-- Opening Marker --

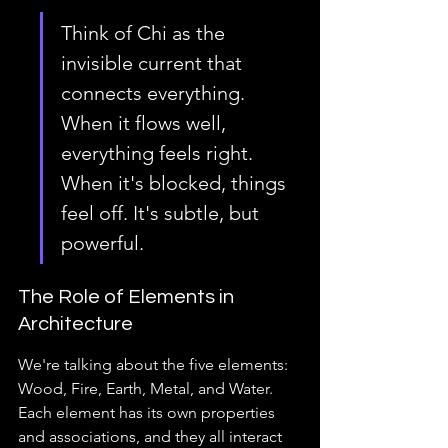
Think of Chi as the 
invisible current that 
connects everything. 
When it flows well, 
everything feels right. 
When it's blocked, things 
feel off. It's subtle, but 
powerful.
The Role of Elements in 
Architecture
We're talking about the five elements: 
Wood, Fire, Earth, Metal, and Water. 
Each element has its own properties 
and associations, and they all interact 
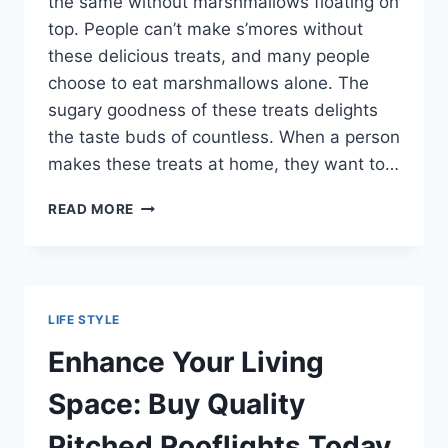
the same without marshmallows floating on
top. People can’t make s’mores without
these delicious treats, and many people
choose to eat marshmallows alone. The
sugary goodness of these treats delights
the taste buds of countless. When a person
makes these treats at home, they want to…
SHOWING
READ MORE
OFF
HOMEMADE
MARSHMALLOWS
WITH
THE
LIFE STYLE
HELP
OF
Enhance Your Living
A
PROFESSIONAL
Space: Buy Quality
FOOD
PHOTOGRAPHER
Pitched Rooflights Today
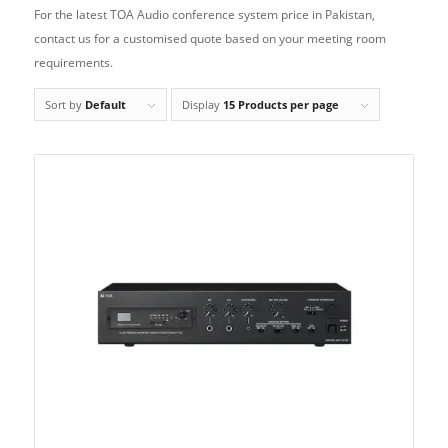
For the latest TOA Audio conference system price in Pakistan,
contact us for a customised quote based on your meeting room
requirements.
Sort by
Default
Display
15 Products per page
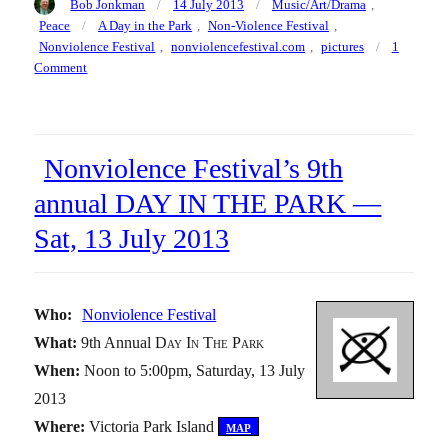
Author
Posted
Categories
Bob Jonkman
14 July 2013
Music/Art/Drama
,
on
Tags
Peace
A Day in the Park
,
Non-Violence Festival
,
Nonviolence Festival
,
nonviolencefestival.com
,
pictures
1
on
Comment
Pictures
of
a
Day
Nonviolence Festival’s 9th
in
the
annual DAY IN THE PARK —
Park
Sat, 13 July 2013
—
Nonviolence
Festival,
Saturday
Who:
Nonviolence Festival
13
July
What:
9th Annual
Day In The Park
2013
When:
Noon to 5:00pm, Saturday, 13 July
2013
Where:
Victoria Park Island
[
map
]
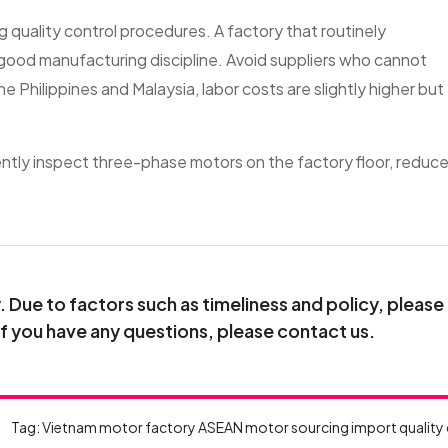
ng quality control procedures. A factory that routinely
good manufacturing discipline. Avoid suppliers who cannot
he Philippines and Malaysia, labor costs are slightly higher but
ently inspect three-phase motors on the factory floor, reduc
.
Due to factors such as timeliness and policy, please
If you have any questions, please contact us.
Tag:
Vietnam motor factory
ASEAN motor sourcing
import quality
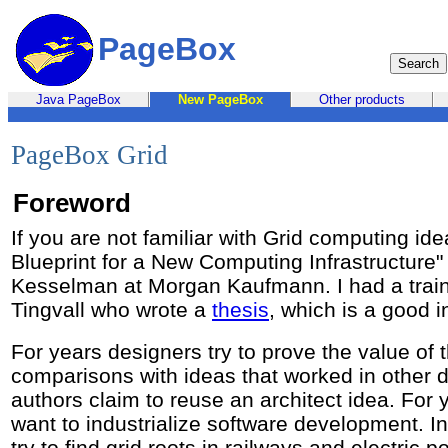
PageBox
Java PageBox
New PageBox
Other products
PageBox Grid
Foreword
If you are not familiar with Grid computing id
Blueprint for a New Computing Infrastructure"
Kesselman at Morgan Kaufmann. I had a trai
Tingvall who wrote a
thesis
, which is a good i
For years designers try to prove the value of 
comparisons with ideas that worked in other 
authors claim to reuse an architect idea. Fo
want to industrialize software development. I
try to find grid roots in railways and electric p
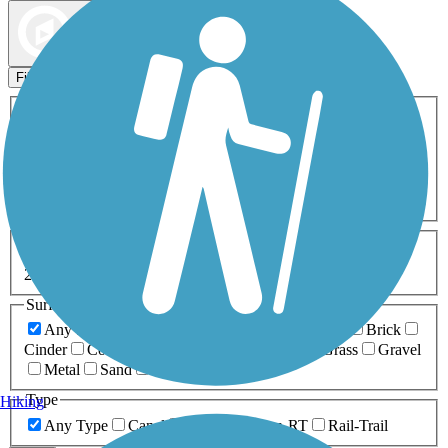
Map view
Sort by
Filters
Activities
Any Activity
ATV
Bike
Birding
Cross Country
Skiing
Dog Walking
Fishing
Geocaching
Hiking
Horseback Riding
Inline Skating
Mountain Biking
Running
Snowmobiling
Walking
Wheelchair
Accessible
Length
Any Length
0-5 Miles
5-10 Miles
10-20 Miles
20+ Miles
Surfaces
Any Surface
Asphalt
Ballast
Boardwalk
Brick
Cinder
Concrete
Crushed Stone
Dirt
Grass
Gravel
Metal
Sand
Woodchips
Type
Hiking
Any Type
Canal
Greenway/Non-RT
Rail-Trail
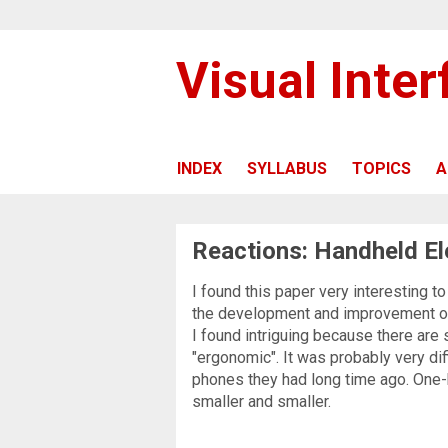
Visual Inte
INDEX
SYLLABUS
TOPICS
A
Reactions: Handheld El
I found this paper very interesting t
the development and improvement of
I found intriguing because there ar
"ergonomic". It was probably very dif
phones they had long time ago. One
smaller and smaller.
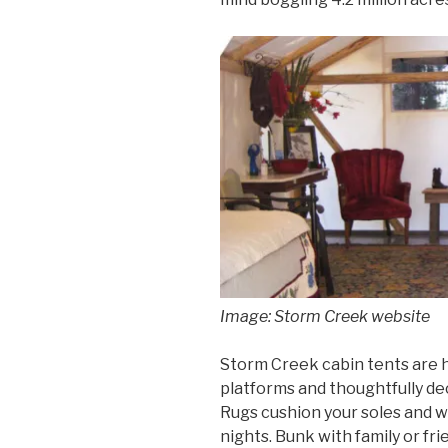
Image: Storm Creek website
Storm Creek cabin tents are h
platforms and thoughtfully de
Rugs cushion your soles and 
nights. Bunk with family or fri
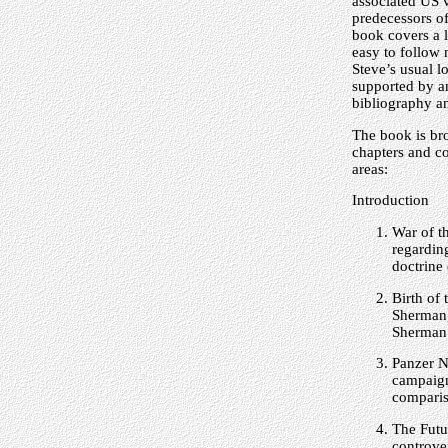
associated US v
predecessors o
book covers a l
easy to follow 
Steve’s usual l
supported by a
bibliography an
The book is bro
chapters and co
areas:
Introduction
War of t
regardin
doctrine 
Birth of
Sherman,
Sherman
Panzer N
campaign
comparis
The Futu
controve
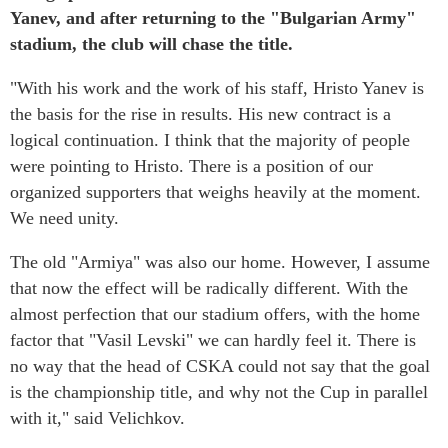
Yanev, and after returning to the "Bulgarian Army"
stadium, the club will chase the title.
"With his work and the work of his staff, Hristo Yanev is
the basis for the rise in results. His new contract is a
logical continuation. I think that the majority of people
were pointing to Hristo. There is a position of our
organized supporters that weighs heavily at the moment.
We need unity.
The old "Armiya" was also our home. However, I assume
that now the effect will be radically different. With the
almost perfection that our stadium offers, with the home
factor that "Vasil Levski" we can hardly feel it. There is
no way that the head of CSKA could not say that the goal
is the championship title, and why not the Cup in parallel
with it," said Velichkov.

-- Closing Marker --

DIRECTIONS:
Would you restate, word for word and with no pictures, only the lines from the opening of the material through the line with "top. People can’t make s’mores without", both included?

RESPONSE BELOW:
Think of Chi as the 
invisible current that 
connects everything. 
When it flows well, 
everything feels right. 
When it's blocked, things 
feel off. It's subtle, but 
powerful.
The Role of Elements in 
Architecture
We're talking about the five elements: 
Wood, Fire, Earth, Metal, and Water. 
Each element has its own properties 
and associations, and they all interact 
the same without marshmallows floating on
top. People can’t make s’mores without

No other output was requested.